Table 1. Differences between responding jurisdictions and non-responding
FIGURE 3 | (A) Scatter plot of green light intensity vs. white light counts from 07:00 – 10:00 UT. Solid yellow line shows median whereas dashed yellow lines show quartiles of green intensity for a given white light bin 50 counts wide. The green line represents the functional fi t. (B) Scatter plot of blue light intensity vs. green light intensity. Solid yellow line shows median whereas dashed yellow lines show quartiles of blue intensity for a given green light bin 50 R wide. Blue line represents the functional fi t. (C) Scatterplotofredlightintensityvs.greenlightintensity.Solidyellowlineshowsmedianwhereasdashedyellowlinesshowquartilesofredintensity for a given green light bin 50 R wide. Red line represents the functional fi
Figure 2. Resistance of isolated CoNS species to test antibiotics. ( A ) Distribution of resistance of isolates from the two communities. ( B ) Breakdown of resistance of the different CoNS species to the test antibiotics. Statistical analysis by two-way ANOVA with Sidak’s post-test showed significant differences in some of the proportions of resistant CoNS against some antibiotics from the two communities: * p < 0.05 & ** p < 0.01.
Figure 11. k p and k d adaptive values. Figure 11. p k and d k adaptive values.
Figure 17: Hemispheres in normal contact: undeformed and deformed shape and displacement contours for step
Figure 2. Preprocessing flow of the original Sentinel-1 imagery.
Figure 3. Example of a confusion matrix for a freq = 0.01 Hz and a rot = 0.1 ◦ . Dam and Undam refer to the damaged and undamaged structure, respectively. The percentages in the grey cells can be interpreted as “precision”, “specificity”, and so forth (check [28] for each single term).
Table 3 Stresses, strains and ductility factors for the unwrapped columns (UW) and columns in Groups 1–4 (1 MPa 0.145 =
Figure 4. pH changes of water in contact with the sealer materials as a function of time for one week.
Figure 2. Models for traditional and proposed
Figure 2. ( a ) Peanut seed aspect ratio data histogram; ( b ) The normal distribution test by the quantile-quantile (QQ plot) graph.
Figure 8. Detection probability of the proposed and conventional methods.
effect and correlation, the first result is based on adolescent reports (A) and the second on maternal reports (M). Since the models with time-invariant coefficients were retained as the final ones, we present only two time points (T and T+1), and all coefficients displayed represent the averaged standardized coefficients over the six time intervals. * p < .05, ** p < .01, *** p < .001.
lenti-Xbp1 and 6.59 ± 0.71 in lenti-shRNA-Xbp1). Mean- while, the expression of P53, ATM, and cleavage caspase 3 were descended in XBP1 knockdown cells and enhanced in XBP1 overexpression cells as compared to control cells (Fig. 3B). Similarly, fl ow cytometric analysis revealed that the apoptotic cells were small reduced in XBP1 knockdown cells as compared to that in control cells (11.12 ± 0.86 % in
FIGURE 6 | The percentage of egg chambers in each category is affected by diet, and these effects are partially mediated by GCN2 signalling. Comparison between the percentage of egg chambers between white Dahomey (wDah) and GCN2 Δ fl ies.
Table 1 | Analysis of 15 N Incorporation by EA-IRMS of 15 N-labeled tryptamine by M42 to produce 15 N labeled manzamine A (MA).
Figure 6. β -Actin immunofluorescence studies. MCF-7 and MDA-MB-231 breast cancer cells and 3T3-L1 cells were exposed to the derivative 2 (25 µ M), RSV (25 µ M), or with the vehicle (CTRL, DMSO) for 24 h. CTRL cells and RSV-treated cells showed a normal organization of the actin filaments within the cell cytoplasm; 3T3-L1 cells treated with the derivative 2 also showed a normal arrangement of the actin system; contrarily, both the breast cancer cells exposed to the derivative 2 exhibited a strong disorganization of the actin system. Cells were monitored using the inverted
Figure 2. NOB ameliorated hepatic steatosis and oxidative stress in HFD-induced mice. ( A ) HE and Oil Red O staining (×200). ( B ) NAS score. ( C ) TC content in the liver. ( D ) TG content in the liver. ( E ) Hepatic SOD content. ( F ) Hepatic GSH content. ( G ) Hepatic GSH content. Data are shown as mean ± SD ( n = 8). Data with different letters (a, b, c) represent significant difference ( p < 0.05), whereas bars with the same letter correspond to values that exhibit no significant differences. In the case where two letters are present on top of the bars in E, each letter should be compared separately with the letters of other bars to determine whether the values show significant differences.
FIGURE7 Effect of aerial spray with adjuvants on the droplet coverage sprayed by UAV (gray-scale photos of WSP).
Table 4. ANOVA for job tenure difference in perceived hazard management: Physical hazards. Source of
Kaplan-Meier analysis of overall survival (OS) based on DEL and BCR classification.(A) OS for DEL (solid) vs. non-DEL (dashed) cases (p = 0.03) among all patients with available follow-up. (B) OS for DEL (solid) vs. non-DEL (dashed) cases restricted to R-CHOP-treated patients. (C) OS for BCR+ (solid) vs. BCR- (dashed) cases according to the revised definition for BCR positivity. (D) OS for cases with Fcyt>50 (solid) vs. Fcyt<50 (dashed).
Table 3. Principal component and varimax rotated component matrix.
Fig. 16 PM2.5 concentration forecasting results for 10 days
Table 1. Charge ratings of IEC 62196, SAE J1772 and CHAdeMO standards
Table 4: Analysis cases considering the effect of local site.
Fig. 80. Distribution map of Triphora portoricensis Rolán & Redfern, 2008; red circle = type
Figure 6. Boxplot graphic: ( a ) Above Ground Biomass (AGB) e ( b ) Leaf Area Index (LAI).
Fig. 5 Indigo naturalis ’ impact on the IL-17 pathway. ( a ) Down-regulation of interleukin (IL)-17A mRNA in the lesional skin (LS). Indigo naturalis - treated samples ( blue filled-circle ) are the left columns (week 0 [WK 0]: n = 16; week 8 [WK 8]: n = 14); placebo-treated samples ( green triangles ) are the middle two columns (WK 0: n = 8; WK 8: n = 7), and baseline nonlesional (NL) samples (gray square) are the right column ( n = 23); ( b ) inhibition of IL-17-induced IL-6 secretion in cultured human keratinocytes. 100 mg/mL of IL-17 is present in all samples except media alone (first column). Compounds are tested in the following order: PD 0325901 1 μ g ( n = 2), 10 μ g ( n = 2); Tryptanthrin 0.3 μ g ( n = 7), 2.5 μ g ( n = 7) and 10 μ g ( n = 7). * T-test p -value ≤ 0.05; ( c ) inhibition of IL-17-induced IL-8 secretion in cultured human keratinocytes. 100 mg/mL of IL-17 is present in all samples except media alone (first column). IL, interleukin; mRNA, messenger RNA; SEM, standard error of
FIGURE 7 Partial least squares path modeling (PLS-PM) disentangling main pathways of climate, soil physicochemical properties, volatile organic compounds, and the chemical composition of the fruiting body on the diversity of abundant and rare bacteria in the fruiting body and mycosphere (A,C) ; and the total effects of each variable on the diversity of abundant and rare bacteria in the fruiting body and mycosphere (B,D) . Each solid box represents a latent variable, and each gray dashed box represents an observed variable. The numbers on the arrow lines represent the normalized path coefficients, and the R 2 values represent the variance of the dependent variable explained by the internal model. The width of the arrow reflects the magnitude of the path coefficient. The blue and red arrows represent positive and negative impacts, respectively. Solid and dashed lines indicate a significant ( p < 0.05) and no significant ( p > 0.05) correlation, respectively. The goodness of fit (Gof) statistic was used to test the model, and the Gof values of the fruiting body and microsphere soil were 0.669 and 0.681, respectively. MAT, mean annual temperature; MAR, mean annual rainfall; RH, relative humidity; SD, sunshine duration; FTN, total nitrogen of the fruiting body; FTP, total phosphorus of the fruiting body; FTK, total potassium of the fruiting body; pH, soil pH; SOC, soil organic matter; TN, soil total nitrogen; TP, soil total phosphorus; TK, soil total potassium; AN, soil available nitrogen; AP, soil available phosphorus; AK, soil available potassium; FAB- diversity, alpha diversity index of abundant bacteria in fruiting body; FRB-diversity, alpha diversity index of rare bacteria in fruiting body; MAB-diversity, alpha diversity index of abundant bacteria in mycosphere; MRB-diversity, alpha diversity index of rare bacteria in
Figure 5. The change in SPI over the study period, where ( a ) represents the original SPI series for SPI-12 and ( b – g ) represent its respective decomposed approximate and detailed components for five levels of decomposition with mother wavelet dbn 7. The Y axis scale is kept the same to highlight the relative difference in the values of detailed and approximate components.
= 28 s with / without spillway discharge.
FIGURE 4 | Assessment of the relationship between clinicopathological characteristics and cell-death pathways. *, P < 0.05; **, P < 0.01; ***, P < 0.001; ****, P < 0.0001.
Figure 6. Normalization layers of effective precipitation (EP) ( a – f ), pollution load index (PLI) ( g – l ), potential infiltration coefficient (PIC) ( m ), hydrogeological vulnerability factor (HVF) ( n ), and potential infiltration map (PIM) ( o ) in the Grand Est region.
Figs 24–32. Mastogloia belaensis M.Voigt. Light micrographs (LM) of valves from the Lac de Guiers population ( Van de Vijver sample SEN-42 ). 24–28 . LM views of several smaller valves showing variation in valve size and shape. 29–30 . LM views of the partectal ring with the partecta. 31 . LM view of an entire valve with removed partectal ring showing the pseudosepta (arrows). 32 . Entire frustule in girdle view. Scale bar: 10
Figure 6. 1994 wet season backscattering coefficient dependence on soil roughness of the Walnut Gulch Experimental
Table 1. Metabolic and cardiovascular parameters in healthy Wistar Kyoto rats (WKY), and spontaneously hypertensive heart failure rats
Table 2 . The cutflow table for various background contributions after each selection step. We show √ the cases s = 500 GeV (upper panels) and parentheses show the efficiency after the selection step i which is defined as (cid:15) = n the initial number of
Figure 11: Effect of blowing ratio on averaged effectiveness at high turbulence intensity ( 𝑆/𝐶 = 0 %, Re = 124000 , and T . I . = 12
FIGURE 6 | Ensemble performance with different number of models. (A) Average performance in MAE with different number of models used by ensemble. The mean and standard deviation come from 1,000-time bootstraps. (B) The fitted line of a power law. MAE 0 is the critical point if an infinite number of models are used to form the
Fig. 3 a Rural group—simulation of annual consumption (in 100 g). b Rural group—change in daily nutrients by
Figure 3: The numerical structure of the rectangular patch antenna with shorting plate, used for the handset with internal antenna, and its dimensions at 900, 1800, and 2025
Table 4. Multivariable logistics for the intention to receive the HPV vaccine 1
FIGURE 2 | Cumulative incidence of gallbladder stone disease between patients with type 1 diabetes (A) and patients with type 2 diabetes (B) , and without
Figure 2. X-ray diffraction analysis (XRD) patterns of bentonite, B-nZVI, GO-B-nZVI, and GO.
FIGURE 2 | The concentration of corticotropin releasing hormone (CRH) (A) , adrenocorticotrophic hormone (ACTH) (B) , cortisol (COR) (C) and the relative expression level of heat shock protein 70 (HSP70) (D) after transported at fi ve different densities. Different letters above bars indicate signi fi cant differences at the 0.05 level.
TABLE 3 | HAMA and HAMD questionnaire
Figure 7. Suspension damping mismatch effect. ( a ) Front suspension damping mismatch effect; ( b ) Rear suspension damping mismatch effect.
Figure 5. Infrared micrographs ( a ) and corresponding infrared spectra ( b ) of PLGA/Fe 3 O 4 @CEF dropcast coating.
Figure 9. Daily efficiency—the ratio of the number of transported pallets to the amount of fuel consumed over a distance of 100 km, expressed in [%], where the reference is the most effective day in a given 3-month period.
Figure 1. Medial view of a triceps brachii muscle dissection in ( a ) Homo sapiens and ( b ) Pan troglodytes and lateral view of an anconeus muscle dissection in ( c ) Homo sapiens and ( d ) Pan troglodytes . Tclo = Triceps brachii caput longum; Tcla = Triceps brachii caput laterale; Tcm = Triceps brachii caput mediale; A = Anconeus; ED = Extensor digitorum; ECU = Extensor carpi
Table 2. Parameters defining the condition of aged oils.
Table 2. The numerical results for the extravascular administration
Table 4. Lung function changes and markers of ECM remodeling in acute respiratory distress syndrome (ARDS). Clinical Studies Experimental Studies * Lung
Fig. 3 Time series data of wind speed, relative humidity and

■ ■ ■

◆ What is required: Your answer should consist only of the lines above between the line holding "Table 3 Stresses, strains" and the line holding "Figure 8. Detection", inclusive, each transcribed exactly.

◆ Finished exercise:
Table 3 Stresses, strains and ductility factors for the unwrapped columns (UW) and columns in Groups 1–4 (1 MPa 0.145 =
Figure 4. pH changes of water in contact with the sealer materials as a function of time for one week.
Figure 2. Models for traditional and proposed
Figure 2. ( a ) Peanut seed aspect ratio data histogram; ( b ) The normal distribution test by the quantile-quantile (QQ plot) graph.
Figure 8. Detection probability of the proposed and conventional methods.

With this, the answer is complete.